How could he when he was promoting corruption and protecting the corrupt under his wings? Didn’t the CBSL bond scam take place when he was the Prime Minister? Who except him protected all those who bankrupted the Treasury and the economy so that he could win their support when needed to survive as President? But the fact that NPP straight away launched its anti-corruption campaign and governance reforms was welcomed by IMF and with that campaign the IMF agenda should produce better results than without it.

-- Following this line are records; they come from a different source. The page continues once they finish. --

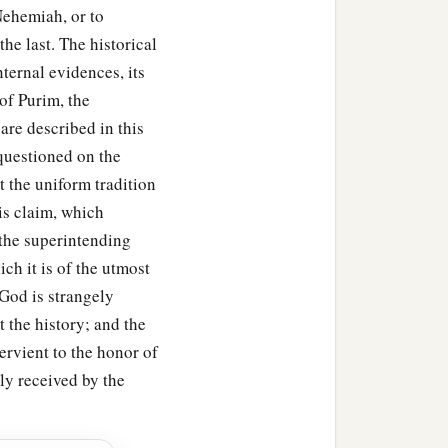
 Nehemiah, or to
he last. The historical
ternal evidences, its
 of Purim, the
are described in this
 questioned on the
t the uniform tradition
is claim, which
 the superintending
ch it is of the utmost
God is strangely
 the history; and the
ervient to the honor of
lly received by the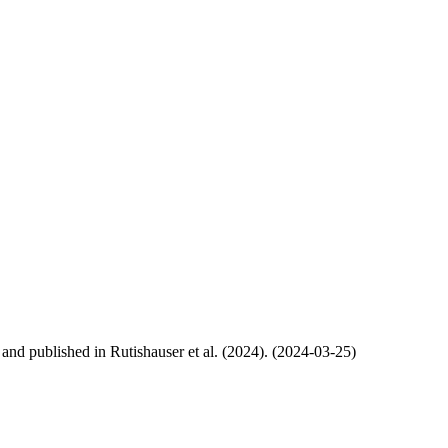
, and published in Rutishauser et al. (2024). (2024-03-25)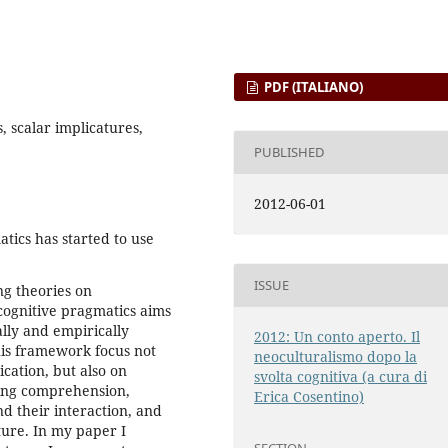
PDF (ITALIANO)
 scalar implicatures,
PUBLISHED
2012-06-01
atics has started to use
ISSUE
ng theories on
ognitive pragmatics aims
lly and empirically
2012: Un conto aperto. Il
his framework focus not
neoculturalismo dopo la
cation, but also on
svolta cognitiva (a cura di
ing comprehension,
Erica Cosentino)
d their interaction, and
ture. In my paper I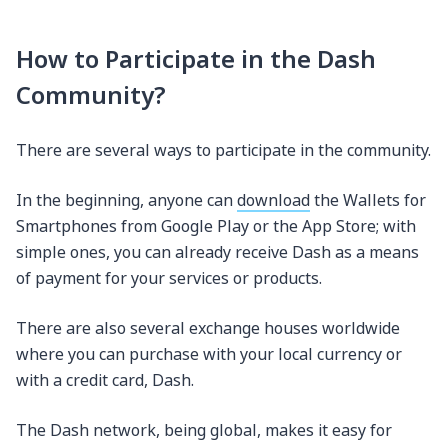
How to Participate in the Dash
Community?
There are several ways to participate in the community.
In the beginning, anyone can
download
the Wallets for
Smartphones from Google Play or the App Store; with
simple ones, you can already receive Dash as a means
of payment for your services or products.
There are also several exchange houses worldwide
where you can purchase with your local currency or
with a credit card, Dash.
The Dash network, being global, makes it easy for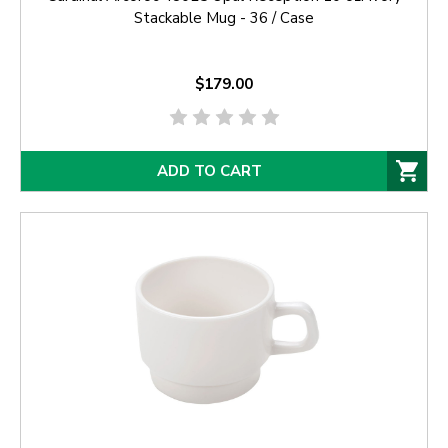
Stackable Mug - 36 / Case
$179.00
ADD TO CART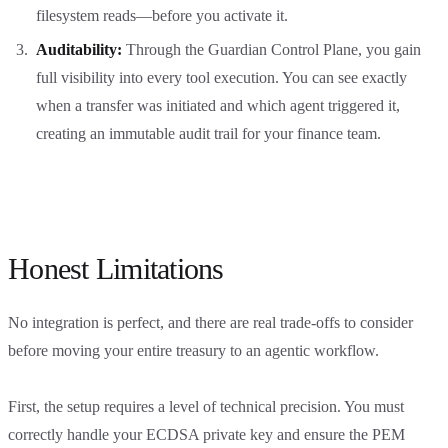
filesystem reads—before you activate it.
Auditability:
Through the Guardian Control Plane, you gain
full visibility into every tool execution. You can see exactly
when a transfer was initiated and which agent triggered it,
creating an immutable audit trail for your finance team.
Honest Limitations
No integration is perfect, and there are real trade-offs to consider
before moving your entire treasury to an agentic workflow.
First, the setup requires a level of technical precision. You must
correctly handle your ECDSA private key and ensure the PEM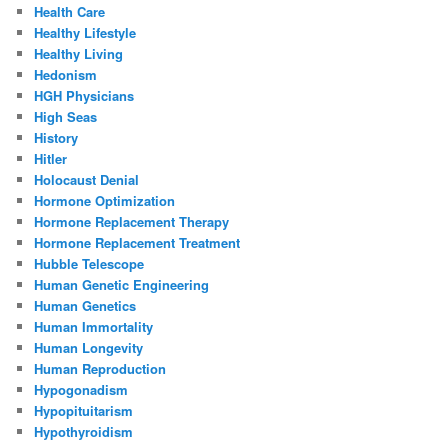
Health Care
Healthy Lifestyle
Healthy Living
Hedonism
HGH Physicians
High Seas
History
Hitler
Holocaust Denial
Hormone Optimization
Hormone Replacement Therapy
Hormone Replacement Treatment
Hubble Telescope
Human Genetic Engineering
Human Genetics
Human Immortality
Human Longevity
Human Reproduction
Hypogonadism
Hypopituitarism
Hypothyroidism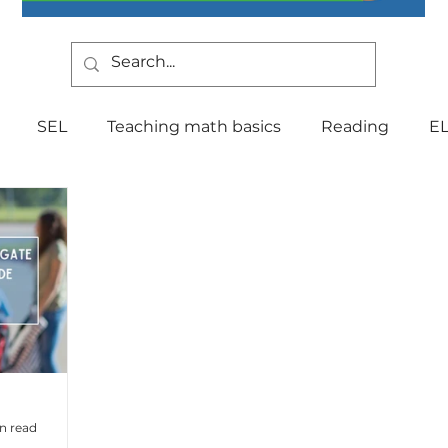
SEL
Teaching math basics
Reading
E
Teaching Strategies
Writing
Classroom Mana
Testing
Special Education
Language
Be
Indiana Education
culture
multilingual
Fo
in read
tal Health
Curriculum
Professional Developm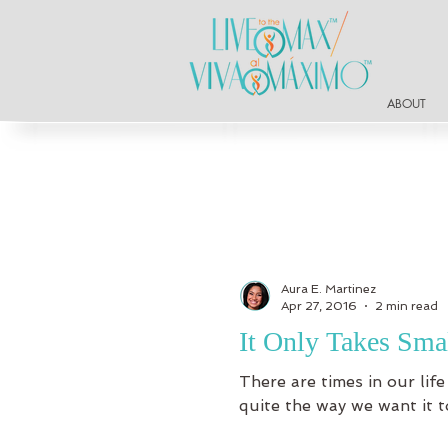
ABOUT
Aura E. Martinez
Apr 27, 2016
2 min read
It Only Takes Sma
There are times in our life
quite the way we want it to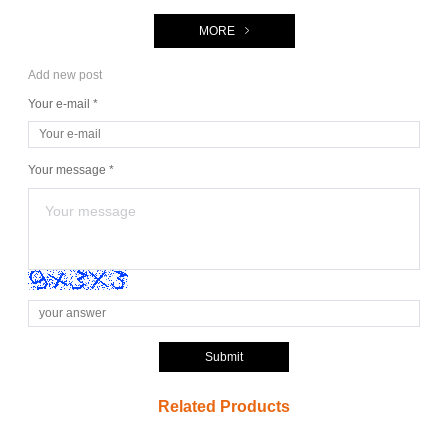
MORE
Add new post
Your e-mail *
Your message *
Submit
Related Products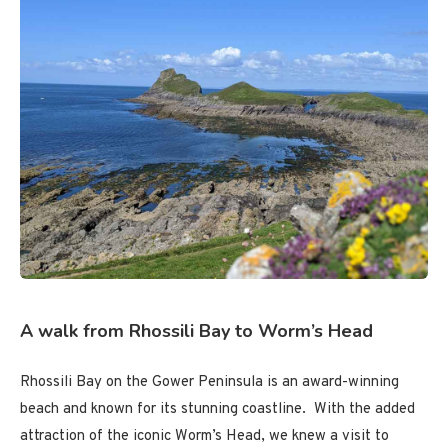
A walk from Rhossili Bay to Worm’s Head
Rhossili Bay on the Gower Peninsula is an award-winning
beach and known for its stunning coastline. With the added
attraction of the iconic Worm’s Head, we knew a visit to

Yet, that alone is insufficient. Government needs extra resources to invest in and to rejuvenate the neglected local production sector particularly food production. IMF is not concerned about this. With food production turning into a gamble with climate in many poor countries there seems to be a hidden agenda among rich nations not unknown to IMF to convert those countries in Asia, Africa and Latin America into consumers of factory produced food by MNCs in rich nations. The agreement arrived few days ago at CoP29 in Baku, Azerbaijan to offer financial assistance of an annual sum of $ 300 billion for the next 10 years as compensation to poor nations for the environmental havoc caused by the four industrial revolutions and environmentally unfriendly scientific and technological advancement in rich countries was really an “insult” as some delegates from the poor nations called it.
This is why food security should become the primary target on NPP’s economic agenda. Why not encourage diaspora Sri Lankans to invest in this sector? The east and parts of the north in particular, could become a granary supplying the bulk of the nation’s victuals. But the ethnic disharmony fed by a racially determined system of land distribution in these provinces has prevented this becoming a reality. Absence of ethnic reconciliation which cripples the synergy from collective participation has therefore become the enemy of economic development. Will year 2025 under NPP put an end to this curse?
(The writer is attached to Business School, Murdoch University, W. Australia.)